While the aviation secretary was quick to say—in reply to a statement by Qatar Airways CEO—that India’s FDI rules did not allow an airline that is entirely owned the Qataris, CEO Al Baker did well to call out the hypocrisy in the policy. Why say that India allows 100% FDI in the aviation sector when, in fact, the rules allow aviation companies to buy only 49%, with the balance to be bought by non-aviation firms? In the Qatar case, the proposal was that Qatar International Authority (QIA) buys 51% and Qatar Airways (QA) buys 49%; but since QIA owns QA, this is not allowed. As the CEO put it at the aviation summit organised by the civil aviation ministry and IATA, “What we gathered first is that foreigners could own 100% of an Indian carrier …. And then we are told ‘no’”. The question the government needs to ask itself is why the rules are framed in this manner. After all, if the government has no problem with foreigners entirely owning an airline, why is there a problem if a foreign airline owns 100% since it will continue to pay taxes in the country and employ locals for its operations? How is an AirAsia India with the Tatas owning 51% better for the economy than an AirAsia India where AirAsia Berhad owns 100%? And if AirAsia Berhad can own only 49%, how is it going to find a non-Indian, non-airline partner to buy the remaining 51%? In other words, for all practical purposes, the effective FDI allowed is 49%, not 100%.

The policy on FDI in retail is just as odd. India does not allow FDI in retail as the belief is that deep-pocketed foreign retailers will offer large discounts and kill off the small mom-and-pop, or kirana, stores. But, since a Reliance Retail or a Big Bazaar has equally deep pockets, what sense does it make to protect kiranas from one type of retailer and not the other? And, in any case, since portfolio investors from abroad can buy into Indian retailers—that’s how Amazon’s investment arm has a 5% stake in Shoppers Stop—it is not clear why FDI is not allowed. And while this is the policy for bricks-and-mortar and even online retail, 100% FDI is allowed via the marketplace model; so, 100% FDI can come in online shopping, but by using an indirect route—and, as the Competition Commission of India’s order in the Flipkart-Walmart takeover matter makes clear, Flipkart is doing the very deep discounting that the government didn’t want.
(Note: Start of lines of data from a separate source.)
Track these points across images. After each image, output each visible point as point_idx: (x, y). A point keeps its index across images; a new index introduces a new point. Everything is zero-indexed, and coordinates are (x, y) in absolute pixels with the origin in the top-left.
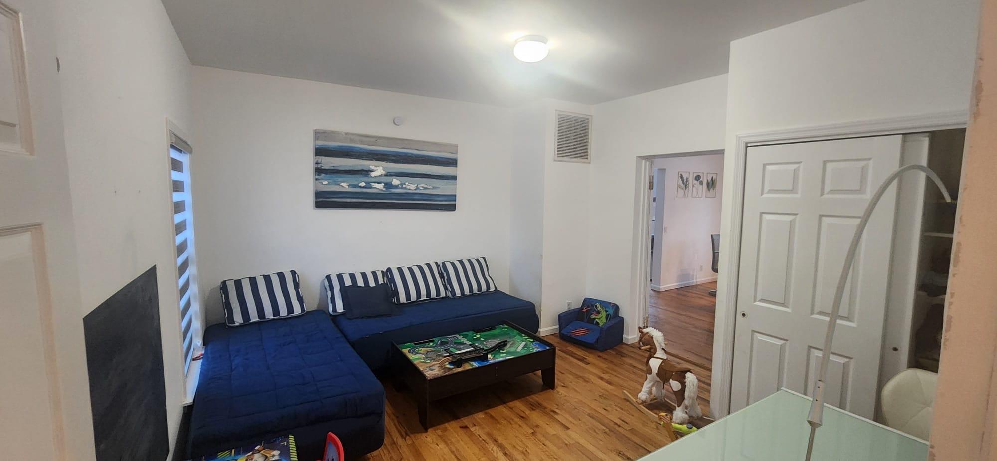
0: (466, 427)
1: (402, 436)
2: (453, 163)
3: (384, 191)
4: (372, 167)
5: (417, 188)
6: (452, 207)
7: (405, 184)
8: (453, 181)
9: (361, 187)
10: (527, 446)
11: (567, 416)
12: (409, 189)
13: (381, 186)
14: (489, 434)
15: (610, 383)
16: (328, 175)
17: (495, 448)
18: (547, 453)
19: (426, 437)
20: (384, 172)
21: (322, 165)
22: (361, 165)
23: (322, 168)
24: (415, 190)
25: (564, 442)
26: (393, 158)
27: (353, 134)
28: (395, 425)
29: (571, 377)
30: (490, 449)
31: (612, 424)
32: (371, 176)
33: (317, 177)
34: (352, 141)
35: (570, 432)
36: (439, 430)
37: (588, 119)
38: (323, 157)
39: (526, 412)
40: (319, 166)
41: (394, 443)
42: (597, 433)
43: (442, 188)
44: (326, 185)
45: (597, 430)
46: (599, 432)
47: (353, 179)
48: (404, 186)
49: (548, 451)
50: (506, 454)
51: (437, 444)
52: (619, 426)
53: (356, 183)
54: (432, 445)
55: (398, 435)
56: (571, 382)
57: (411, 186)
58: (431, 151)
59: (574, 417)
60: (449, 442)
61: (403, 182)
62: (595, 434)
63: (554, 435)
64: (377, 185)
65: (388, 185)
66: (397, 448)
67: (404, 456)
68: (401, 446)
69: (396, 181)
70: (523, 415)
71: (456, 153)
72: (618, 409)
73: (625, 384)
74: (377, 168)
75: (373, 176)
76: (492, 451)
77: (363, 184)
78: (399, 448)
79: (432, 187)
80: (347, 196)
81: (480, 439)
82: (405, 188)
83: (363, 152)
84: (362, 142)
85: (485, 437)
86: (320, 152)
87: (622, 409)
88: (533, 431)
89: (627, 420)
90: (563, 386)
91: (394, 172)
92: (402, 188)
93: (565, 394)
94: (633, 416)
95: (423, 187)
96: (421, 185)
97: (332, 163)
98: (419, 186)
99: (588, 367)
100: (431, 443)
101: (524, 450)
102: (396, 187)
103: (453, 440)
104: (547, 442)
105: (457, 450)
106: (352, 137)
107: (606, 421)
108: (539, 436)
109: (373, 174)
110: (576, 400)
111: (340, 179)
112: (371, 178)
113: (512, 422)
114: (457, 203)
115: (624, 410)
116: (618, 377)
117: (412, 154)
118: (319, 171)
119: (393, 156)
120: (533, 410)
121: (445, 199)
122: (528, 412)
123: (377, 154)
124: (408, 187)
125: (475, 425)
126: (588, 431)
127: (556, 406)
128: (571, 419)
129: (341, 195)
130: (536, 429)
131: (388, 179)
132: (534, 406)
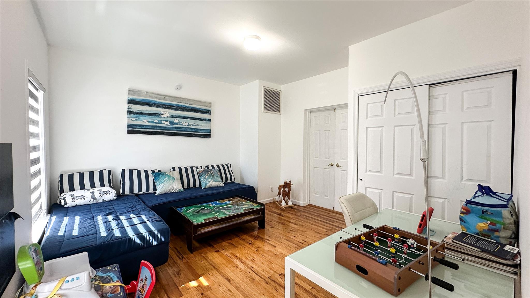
0: (218, 251)
1: (180, 259)
2: (209, 112)
3: (169, 126)
4: (162, 112)
5: (189, 125)
6: (209, 136)
7: (181, 122)
8: (209, 122)
9: (155, 123)
10: (254, 258)
11: (274, 241)
12: (184, 125)
13: (167, 123)
14: (232, 254)
15: (296, 224)
16: (135, 115)
17: (236, 260)
18: (265, 260)
19: (195, 258)
20: (169, 116)
21: (132, 109)
22: (155, 111)
23: (132, 111)
24: (187, 126)
25: (274, 254)
26: (174, 108)
27: (151, 93)
28: (176, 253)
29: (275, 223)
30: (233, 261)
31: (298, 243)
32: (162, 117)
33: (128, 116)
34: (150, 96)
35: (276, 249)
36: (202, 254)
37: (279, 92)
38: (132, 105)
39: (252, 241)
40: (130, 110)
41: (175, 263)
42: (291, 248)
43: (203, 126)
44: (135, 121)
45: (291, 247)
46: (292, 247)
47: (152, 119)
48: (181, 123)
49: (266, 259)
50: (242, 262)
51: (202, 261)
52: (302, 244)
53: (152, 120)
54: (199, 262)
55: (177, 258)
56: (275, 225)
57: (185, 123)
58: (197, 105)
59: (278, 241)
60: (208, 260)
61: (180, 121)
62: (290, 248)
63: (268, 251)
64: (165, 122)
65: (172, 123)
66: (177, 265)
67: (182, 269)
68: (179, 264)
69: (176, 121)
70: (251, 242)
71: (211, 107)
72: (301, 236)
73: (303, 224)
74: (165, 113)
75: (163, 117)
76: (234, 262)
77: (157, 121)
78: (179, 266)
79: (197, 125)
80: (147, 127)
81: (227, 256)
82: (182, 125)
83: (157, 103)
84: (157, 98)
85: (230, 255)
86: (131, 102)
87: (303, 236)
88: (256, 250)
89: (306, 240)
90: (271, 227)
91: (175, 116)
92: (180, 124)
93: (273, 231)
94: (309, 238)
95: (192, 124)
96: (191, 124)
97: (138, 108)
98: (190, 124)
99: (283, 218)
100: (198, 261)
101: (253, 260)
102: (177, 124)
103: (211, 258)
104: (264, 254)
105: (213, 263)
106: (151, 95)
107: (295, 242)
108: (260, 252)
109: (163, 116)
110: (279, 233)
111: (143, 118)
112: (161, 118)
113: (245, 246)
114: (211, 134)
115: (304, 236)
116: (300, 221)
117: (186, 106)
118: (130, 112)
119: (175, 106)
120: (256, 240)
121: (205, 131)
122: (253, 241)
123: (165, 105)
124: (183, 124)
125: (223, 250)
126: (286, 247)
127: (269, 237)
128: (277, 242)
129: (143, 127)
130: (258, 249)
131: (172, 119)
132: (256, 238)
At a time when every foreign newspaper is available in India, at least in the online form if not in the shape of the physical copy, what sense does it make to have restrictions on how much FDI can be allowed in newspapers and where editorial content should reside? In most cases where such restrictions exist, they are just a way of ensuring local players are able to extract some money for renting out their names while allowing the foreign partner to effectively run the show. It is high time the government relooked its FDI rules not just from the point of view of how easily they are circumvented, but in terms of what purpose they actually serve.